→ **Directive**
Write the next few paragraphs of the news article on why some Brazilians want military rule, picking up right after its final sentence.
## START Text segment
Why do some Brazilians want military rule?

A group of right-wing protesters stormed Brazil's Congress yesterday, calling for a return to military dictatorship. Support for democracy is on the decline, but authoritarianism may not address many of protesters' issues.

|
Leo Correa/AP
Demonstrators gather after breaking down a fence barrier outside the state of Rio de Janeiro's legislative assembly building, where lawmakers are discussing austerity measures in Rio de Janeiro, Brazil, on Wednesday. Brazil is suffering its worst recession in decades while the state of Rio de Janeiro is mired in a fiscal crisis, and thousands of state employees have not been paid or have been paid months late.

Groups of Brazilians expressed their ongoing dissatisfaction with the government during protests on Wednesday. Some of the participants advocated a surprising solution: a return to military rule.

In Brasília, the capital, about 60 protesters stormed the lower chamber of Congress. They took over the podium, calling for military rule as an answer to government corruption. It took more than three hours for police to disband and arrest them. 

Financial instability, the corruption of the democratic government, and a sense that Brazil was safer during its military dictatorship – which lasted from 1964 to 1985 – have spurred some Brazilians to support a return to military rule. That’s a concern for some in government, though observers say authoritarianism does not currently enjoy mass support.
## END Text segment
## START Information supplied
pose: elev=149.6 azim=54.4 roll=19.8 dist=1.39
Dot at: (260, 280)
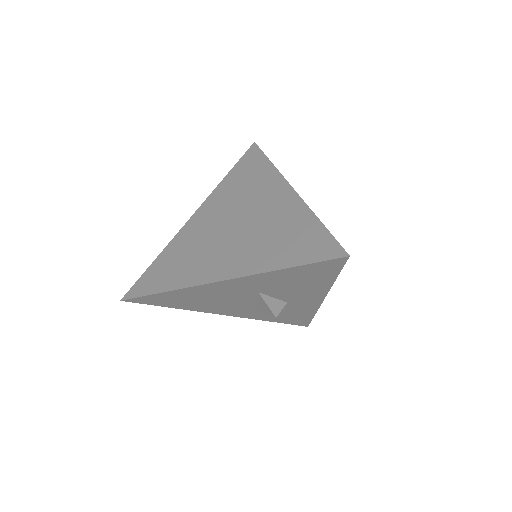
## END Information supplied
→ **Written answer**
“The calls for a return to military rule are frightening, but I don’t think they yet represent a large cross-section of the population,” writes Matthew Taylor, associate professor at American University in Washington, DC, and adjunct senior fellow for Latin America studies at the Council on Foreign Relations, in an email to The Christian Science Monitor.

The Brazilian government has faced repeated protests in recent years. In June 2013, hundreds of thousands of demonstrators in more than 20 cities across the country expressed their dissatisfaction with poor public services, government spending on high-profile sporting events, and corruption. Criticism intensified in 2014, when dozens of politicians were implicated in a political kickback scheme at state-run oil company, Petrobras, leading to the impeachment of Brazilian president Dilma Rousseff in August.

Corruption in the democratically-elected government has been a particular driver of support for far-right movements, and even military dictatorship, according to Brazilian author and journalist Vanessa Barbara.

“At family dinners and in taxicabs, you can hear talk of how things were better when the generals were in charge,” she wrote in The New York Times.

The advocates of military dictatorship come from “a very specific segment of the population whose economic interests are historically opposed to those of the majority,” according to Bryan Pitts, now a postdoctoral fellow at the University of Georgia. He wrote an article about the protesters for the North American Congress on Latin America, which looks at trends in Latin America, while a visiting assistant professor at Duke University.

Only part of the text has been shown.